I’ve realized a few things over the past year. One of them is that I’m clumsy. I never considered clumsiness among my traits—that’s way too Bella Swan for me. But once I got married and another human was able to observe me around the clock, I had to face the music, whatever that means. Here’s a list of things I’ve broken/ruined since I got married:
- Drinking glasses. I can’t even count how many of my own, plus at least one of my mother-in-law’s.
- Blinds. I just pulled on them and they snapped in half. I mean, I don’t even work out or anything.
- Dress. I tried to cut a little string hanging off of my dress. I cut off the string and some of the dress, too.
- Mirror. There I was, just trying to open the mirrored medicine cabinet door, when it came off in my hand. I wish I could say that was the first time Nathanael woke up to the sound of crashing.
- Microwave. Did you know that if you turn on a microwave without putting anything in it, it will overheat and never work again? I know that now.
- Car. Okay, I didn’t break a car. I didn’t even scratch it. But that’s probably what should’ve happened when I backed our car into the other car parked right behind it in our driveway. I wish I could say that was the first time I’ve done that.
- Phone. The first time was when I dropped it on our concrete patio in California. The screen shattered, but it was otherwise fine. Then I had the brilliant idea of resting it on top of the refrigerator while charging it. When I opened the refrigerator door, it pulled the phone down with it. The screen shattered more and turned all sorts of fun colors.
- Lawn mower. Don’t mow over rocks, people. It might cause your lawn mower to stop working and emit dark smoke. Luckily, it started working again.

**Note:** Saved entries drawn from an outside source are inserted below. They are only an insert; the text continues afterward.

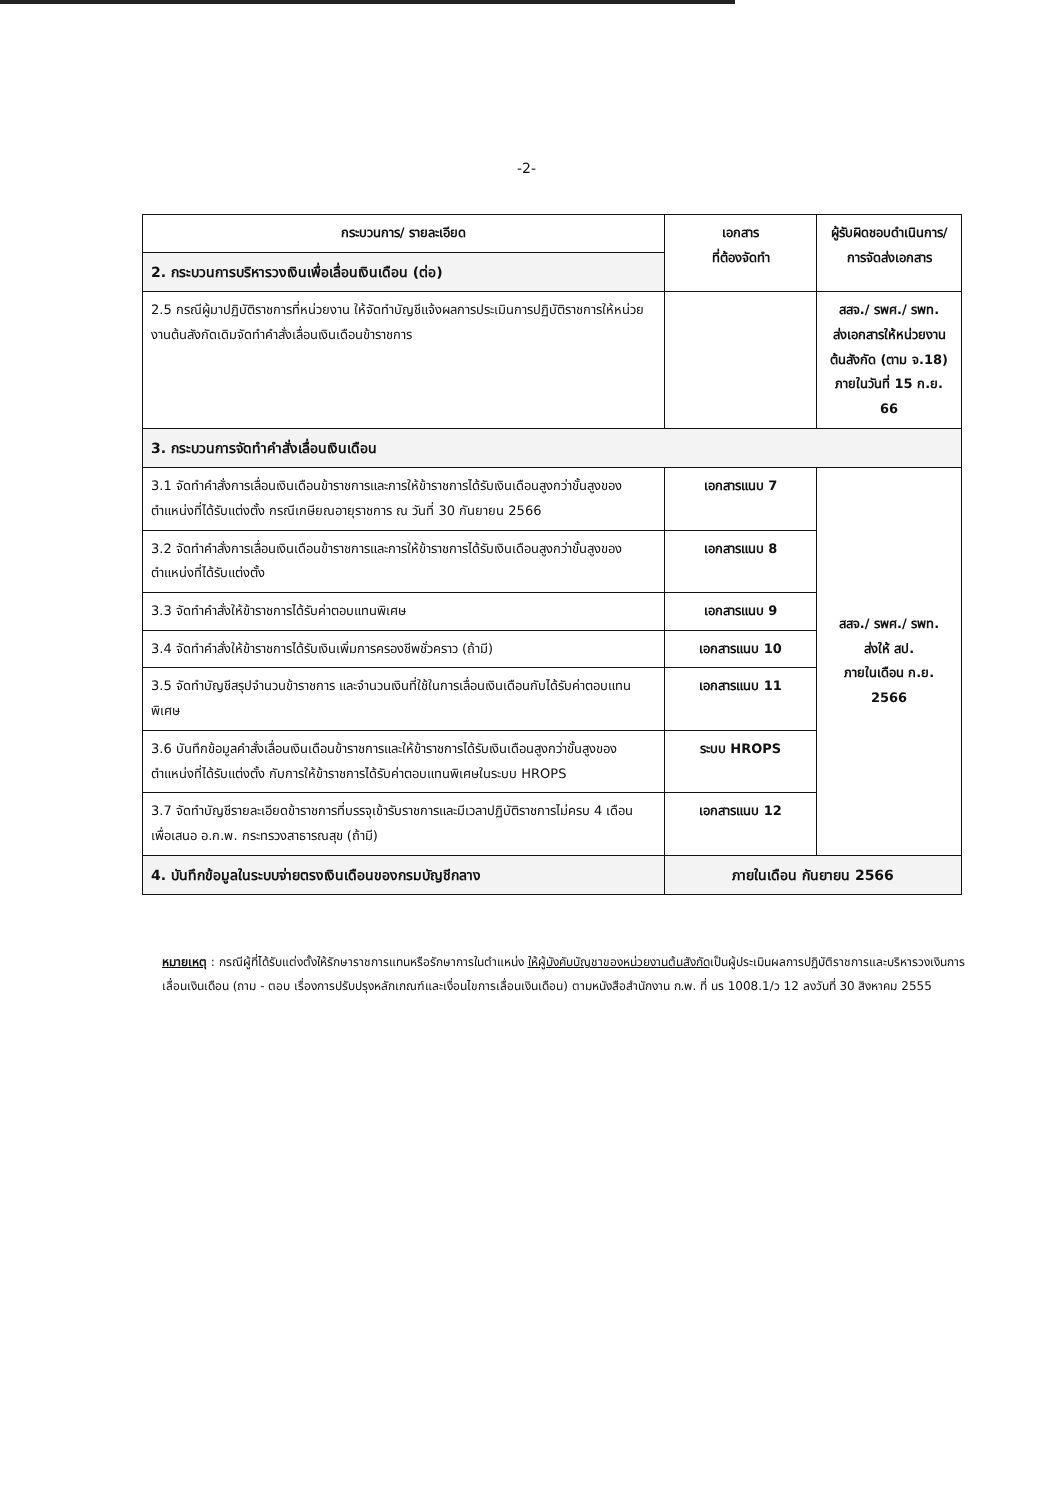-2-
| กระบวนการ/ รายละเอียด | เอกสาร ที่ต้องจัดทำ | ผู้รับผิดชอบดำเนินการ/ การจัดส่งเอกสาร |
| --- | --- | --- |
| 2. กระบวนการบริหารวงเงินเพื่อเลื่อนเงินเดือน (ต่อ) | | |
| 2.5 กรณีผู้มาปฏิบัติราชการที่หน่วยงาน ให้จัดทำบัญชีแจ้งผลการประเมินการปฏิบัติราชการให้หน่วยงานต้นสังกัดเดิมจัดทำคำสั่งเลื่อนเงินเดือนข้าราชการ | | สสจ./ รพศ./ รพท. ส่งเอกสารให้หน่วยงานต้นสังกัด (ตาม จ.18) ภายในวันที่ 15 ก.ย. 66 |
| 3. กระบวนการจัดทำคำสั่งเลื่อนเงินเดือน | | |
| 3.1 จัดทำคำสั่งการเลื่อนเงินเดือนข้าราชการและการให้ข้าราชการได้รับเงินเดือนสูงกว่าขั้นสูงของตำแหน่งที่ได้รับแต่งตั้ง กรณีเกษียณอายุราชการ ณ วันที่ 30 กันยายน 2566 | เอกสารแนบ 7 | สสจ./ รพศ./ รพท. ส่งให้ สป. ภายในเดือน ก.ย. 2566 |
| 3.2 จัดทำคำสั่งการเลื่อนเงินเดือนข้าราชการและการให้ข้าราชการได้รับเงินเดือนสูงกว่าขั้นสูงของตำแหน่งที่ได้รับแต่งตั้ง | เอกสารแนบ 8 | |
| 3.3 จัดทำคำสั่งให้ข้าราชการได้รับค่าตอบแทนพิเศษ | เอกสารแนบ 9 | |
| 3.4 จัดทำคำสั่งให้ข้าราชการได้รับเงินเพิ่มการครองชีพชั่วคราว (ถ้ามี) | เอกสารแนบ 10 | |
| 3.5 จัดทำบัญชีสรุปจำนวนข้าราชการ และจำนวนเงินที่ใช้ในการเลื่อนเงินเดือนกับได้รับค่าตอบแทนพิเศษ | เอกสารแนบ 11 | |
| 3.6 บันทึกข้อมูลคำสั่งเลื่อนเงินเดือนข้าราชการและให้ข้าราชการได้รับเงินเดือนสูงกว่าขั้นสูงของตำแหน่งที่ได้รับแต่งตั้ง กับการให้ข้าราชการได้รับค่าตอบแทนพิเศษในระบบ HROPS | ระบบ HROPS | |
| 3.7 จัดทำบัญชีรายละเอียดข้าราชการที่บรรจุเข้ารับราชการและมีเวลาปฏิบัติราชการไม่ครบ 4 เดือน เพื่อเสนอ อ.ก.พ. กระทรวงสาธารณสุข (ถ้ามี) | เอกสารแนบ 12 | |
| 4. บันทึกข้อมูลในระบบจ่ายตรงเงินเดือนของกรมบัญชีกลาง | ภายในเดือน กันยายน 2566 | |
หมายเหตุ : กรณีผู้ที่ได้รับแต่งตั้งให้รักษาราชการแทนหรือรักษาการในตำแหน่ง ให้ผู้บังคับบัญชาของหน่วยงานต้นสังกัดเป็นผู้ประเมินผลการปฏิบัติราชการและบริหารวงเงินการเลื่อนเงินเดือน (ถาม - ตอบ เรื่องการปรับปรุงหลักเกณฑ์และเงื่อนไขการเลื่อนเงินเดือน) ตามหนังสือสำนักงาน ก.พ. ที่ นร 1008.1/ว 12 ลงวันที่ 30 สิงหาคม 2555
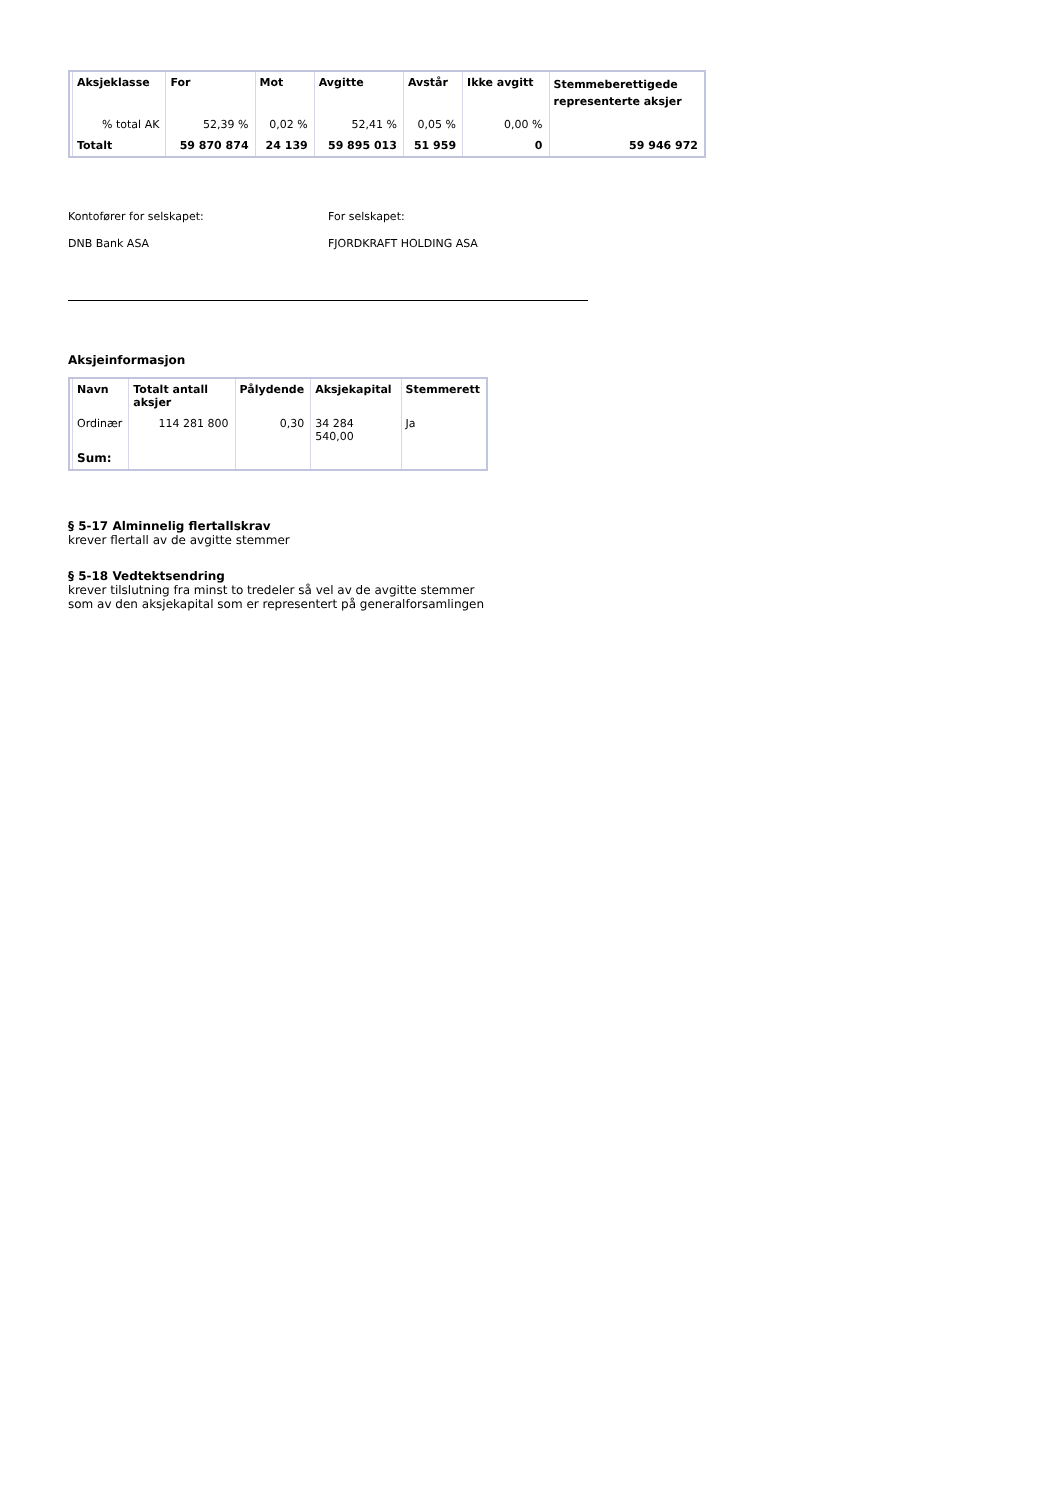| Aksjeklasse | For | Mot | Avgitte | Avstår | Ikke avgitt | Stemmeberettigede representerte aksjer |
| --- | --- | --- | --- | --- | --- | --- |
| % total AK | 52,39 % | 0,02 % | 52,41 % | 0,05 % | 0,00 % | |
| Totalt | 59 870 874 | 24 139 | 59 895 013 | 51 959 | 0 | 59 946 972 |
Kontofører for selskapet:
DNB Bank ASA
For selskapet:
FJORDKRAFT HOLDING ASA
Aksjeinformasjon
| Navn | Totalt antall aksjer | Pålydende | Aksjekapital | Stemmerett |
| --- | --- | --- | --- | --- |
| Ordinær | 114 281 800 | 0,30 | 34 284 540,00 | Ja |
| Sum: | | | | |
§ 5-17 Alminnelig flertallskrav
krever flertall av de avgitte stemmer
§ 5-18 Vedtektsendring
krever tilslutning fra minst to tredeler så vel av de avgitte stemmer
som av den aksjekapital som er representert på generalforsamlingen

- Garments. For those of you who don’t know, some Mormons wear special underclothing to remind them of covenants they’ve made to God. They’re supposed to stay as white as possible. Well, I made the mistake of washing a load of whites in the same washing machine in which I had just washed my freshly dyed, fuschia duvet cover. That’s a recipe for pink garments, if anyone was wondering (don’t worry, they have a magical substance called dye remover).
- Sweat suit. Speaking of pink, I have a hot pink velour sweat suit that I’m not ashamed to wear. A voice in the back of my mind told me it wasn’t a good idea to wear it while staining a bed frame with mahogany stain. I don’t often listen to that voice. (Okay, it’s time to stop embarrassing myself with my explanations…)
- Zipper skirt
- Christmas lights (smashed)
- Vase (smashed)
- Blouse (ripped [again])
- Door handle (at my parents’ house…)
- Picture frame (glass smashed)
- Hose (ran over it in the driveway)
Luckily, I have a terrible memory, so I can only remember 17 things.